REQUIRED WORK:
A) Answer these questions from the Dukan diet guide below, one line each:
(i) How many pure proteins may be eaten during the attack phase?
(ii) How many specific vegetables does the cruise phase add to the diet?
(iii) How much water must a person drink each day during the attack phase?
B) Translate this sentence from the Dukan diet guide below into Spanish: "Oat bran is very high in fiber, so the body cannot break down or digest most of this carb."
C) Using the Dukan diet guide below, say whether each statement agrees with it. Answer yes or no, and quote the words that decide it.
(i) The cruise phase requires 2 tbsp of oat bran each day.
(ii) Calories must be counted during the attack phase.
(iii) The cruise phase lasts 2 days for every pound a person wants to lose.

EXCERPT:
•••
Dukan Diet: A Comprehensive Guide to the High-Protein, Low-Carb Diet Plan


The Dukan diet is a high protein, low carbohydrate eating plan designed to help with weight loss. It consists of four phases, each with its own specific requirements and goals. The diet is based on the theory that eating a lot of protein can help people lose weight. The Dukan diet includes 100 foods, and all are either proteins or vegetables. A person can eat as much as they like, as long as they only eat those 100 foods.

The Attack Phase

The attack phase is the first phase of the Dukan diet. This phase consists of eating foods from the “pure protein” list. It aims for rapid weight loss. The theory is that eating a high quantity of protein-rich foods will kick-start the metabolism. During this phase, a person can eat any of the 68 pure proteins listed. These are all lean protein sources and include lean beef, fish, chicken, eggs, soy, cottage cheese, and fat-free dairy. Choices should be low in fat and contain no added sugars. A person can eat as much as they want, and there is no calorie counting. The attack phase usually lasts for around 2­–5 days, but people aiming to lose more than 40 pounds might stay in this phase for longer than 7 days. The diet also requires them to eat at least 1.5 tablespoons (tbsp) of oat bran each day. Oat bran is very high in fiber, so the body cannot break down or digest most of this carb. High fiber foods help suppress hunger. During the attack phase, the diet requires a person to drink at least 1.5 liters (l) of water and exercise for 20 minutes each day.

The Cruise Phase

The cruise phase is the second phase of the Dukan diet. This phase aims to lower a person’s body weight gradually by adding 32 specific vegetables to the diet. People can now eat all 100 food items on the list, though they should try to alternate between pure protein days and protein plus vegetable days. The length of this phase will depend on how much weight the person wants to lose. It lasts for 3 days for every pound they want to lose. A person can eat unlimited amounts of low fat proteins and unlimited amounts of nonstarchy vegetables, including spinach, okra, lettuce, and green beans. In the cruise phase, the diet requires them to eat 2 tbsp of oat bran and exercise for 30–60 minutes each day.
•••
DATA UNDER STUDY:
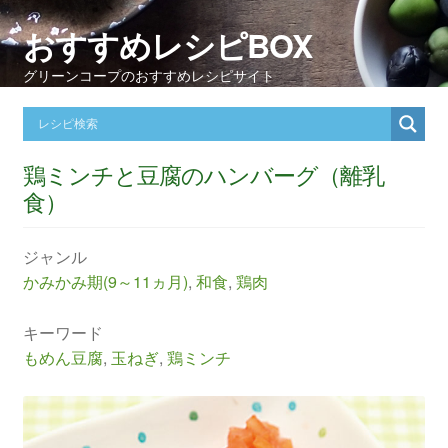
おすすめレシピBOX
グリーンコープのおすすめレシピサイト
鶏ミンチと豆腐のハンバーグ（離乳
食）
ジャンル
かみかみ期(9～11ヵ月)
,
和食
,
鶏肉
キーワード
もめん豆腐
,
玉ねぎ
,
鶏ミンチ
•••
SOLUTIONS IN ORDER:
A)
(i) 68
(ii) 32
(iii) At least 1.5 liters

B) El salvado de avena es muy rico en fibra, por lo que el cuerpo no puede descomponer ni digerir la mayor parte de este carbohidrato.

C)
(i) Yes: "the diet requires them to eat 2 tbsp of oat bran"
(ii) No: "there is no calorie counting"
(iii) No: "It lasts for 3 days for every pound they want to lose."